Each pragmatic trial targets the $2–10M range against a traditional $300M+ path — the compression is both the proof and the pitch.
Structure

Two organizations. Both run trials.

The split is why a trial exists and who funds it, not who operates it. Both run on the same stack; neither ever takes a margin on a substance — the line that keeps the evidence credible.

NGTOne Inc · C-Corp PBC
The business: the platform, IP, registry data, and the trials with a business case, on venture equity and SaaS revenue. A public-benefit charter protects mission-aligned decisions.
N > 1 Foundation · 501(c)(3)/(c)(4)
The independent evidence flank: the trials with only a truth case — the nulls, the debunks, the methodology exemplars no sponsor will fund — on tax-deductible philanthropy, with its own governance.
Discipline

We compete on trust. Rigor is the product, not the overhead.

We are deliberately entering the two fields most synonymous with overclaiming — longevity and the microbiome — which makes rigor our entire differentiation. Non-negotiable from day one:

Preregistered before enrollment
Every trial IRB-approved, IND where required, and registered before the first patient.
Publish every result, including negatives
A definitive null is a win — and often a movement-defining one.
Independent DSMB + statistician
The methodology is separated from any individual. No single voice owns a readout.
No commercial stake in any substance
The platform is the business, not the molecule — so there is no incentive to bias a result.
We correct bad science publicly
Including allies'. No disease claims on unapproved interventions, ever.
The cleanest signal in a noisy field
Preregistration and published negatives over breath-test debates and testimonial threads.
Founding team

Three co-equal founders.

The company is built by an operator and led in public by a scientist — deliberately.
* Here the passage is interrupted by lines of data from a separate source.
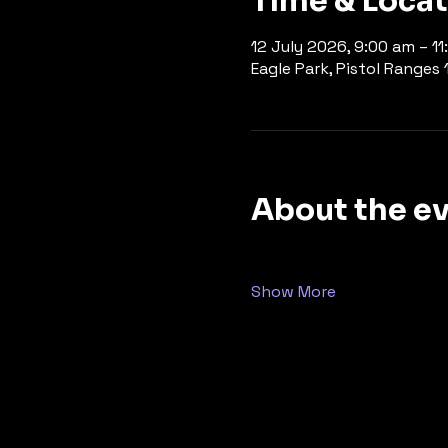
Time & Loca
12 July 2026, 9:00 am – 1
Eagle Park, Pistol Ranges 1
About the e
Show More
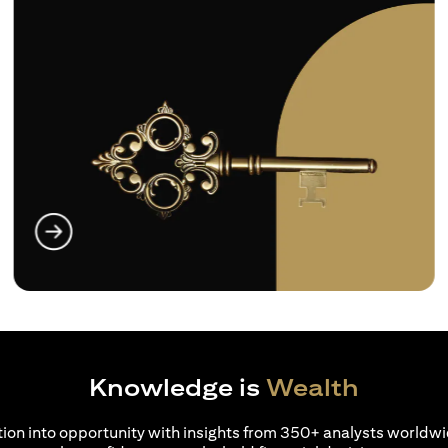
opens in a new tab
Knowledge is
Wealth
ion into opportunity with insights from 350+ analysts worldwi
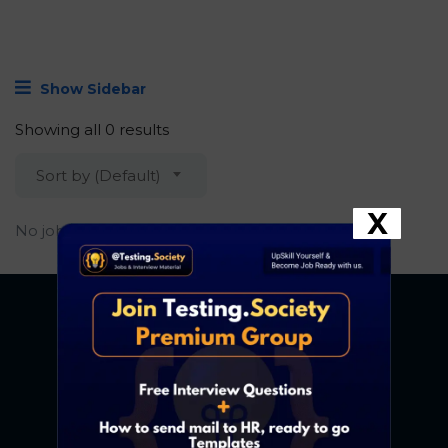
Show Sidebar
Showing all 0 results
Sort by (Default)
X
No job found.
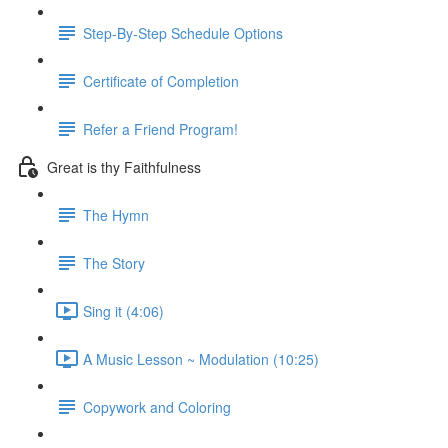
Step-By-Step Schedule Options
Certificate of Completion
Refer a Friend Program!
Great is thy Faithfulness
The Hymn
The Story
Sing it (4:06)
A Music Lesson ~ Modulation (10:25)
Copywork and Coloring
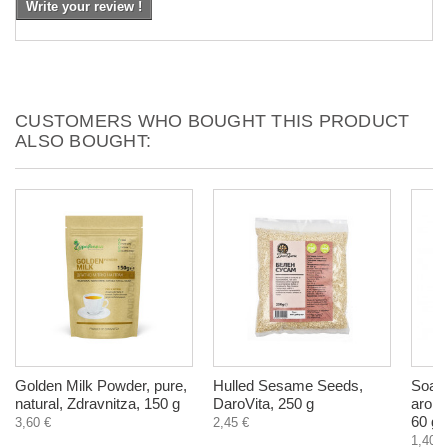
Write your review !
CUSTOMERS WHO BOUGHT THIS PRODUCT
ALSO BOUGHT:
Golden Milk Powder, pure,
Hulled Sesame Seeds,
Soap 
natural, Zdravnitza, 150 g
DaroVita, 250 g
aroma
60 g
3,60 €
2,45 €
1,40 €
The founder builds and runs it; the scientific and clinical seats carry the credibility, and they are co-equal co-founders, not hires.

CEO

Builder / operator

Platform, engineering, fundraising, company-building. Scaled a real-time dispatch operation from zero to a dispatch every other second — the same match-route-fulfill pattern that patient recruitment runs on.

Forming CSO

Public & scientific face

An MD-PhD in GI, microbiome, or geroscience who is frustrated by the field's hype. Owns the methodology and picks the beachhead — the rigor-first voice the company is built around.

Forming CMO

Clinical & regulatory

A clinical-and-regulatory operator who has taken protocols through IRB/IND before. Runs the trials and owns the FDA workflow — because the first year is getting one rigorous trial out the door.
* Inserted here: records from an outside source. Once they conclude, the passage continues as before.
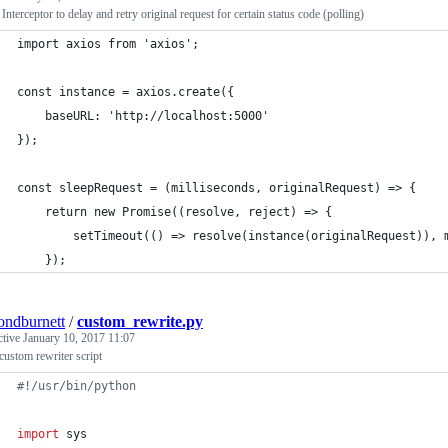
Interceptor to delay and retry original request for certain status code (polling)
import axios from 'axios';
const instance = axios.create({
    baseURL: 'http://localhost:5000'
});
const sleepRequest = (milliseconds, originalRequest) => {
    return new Promise((resolve, reject) => {
        setTimeout(() => resolve(instance(originalRequest)), 
    });
ndburnett
/
custom_rewrite.py
ctive
January 10, 2017 11:07
custom rewriter script
#!/usr/bin/python
import
sys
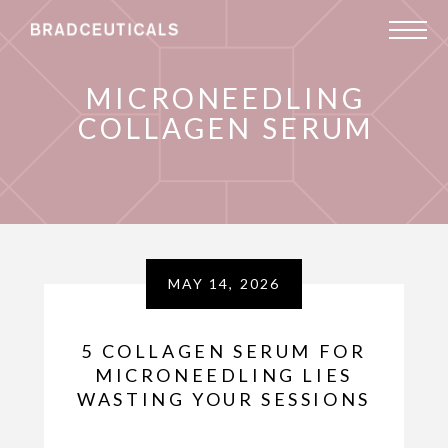
MICRONEEDLING
COLLAGEN SERUM
MAY 14, 2026
5 COLLAGEN SERUM FOR
MICRONEEDLING LIES
WASTING YOUR SESSIONS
The scientific and clinical seats are being formed now. The CSO is the recruit this whole plan turns on.
Where this goes

Beyond the anecdote — and built to last.

Accumulated evidence and organized patient demand move guidelines, coverage, and policy. Ten years out, > 1 is field shorthand for rigorous repurposing evidence — the way "Cochrane review" is shorthand for systematic review. This is what public science should have been doing all along, built as a private, accountable, durable institution.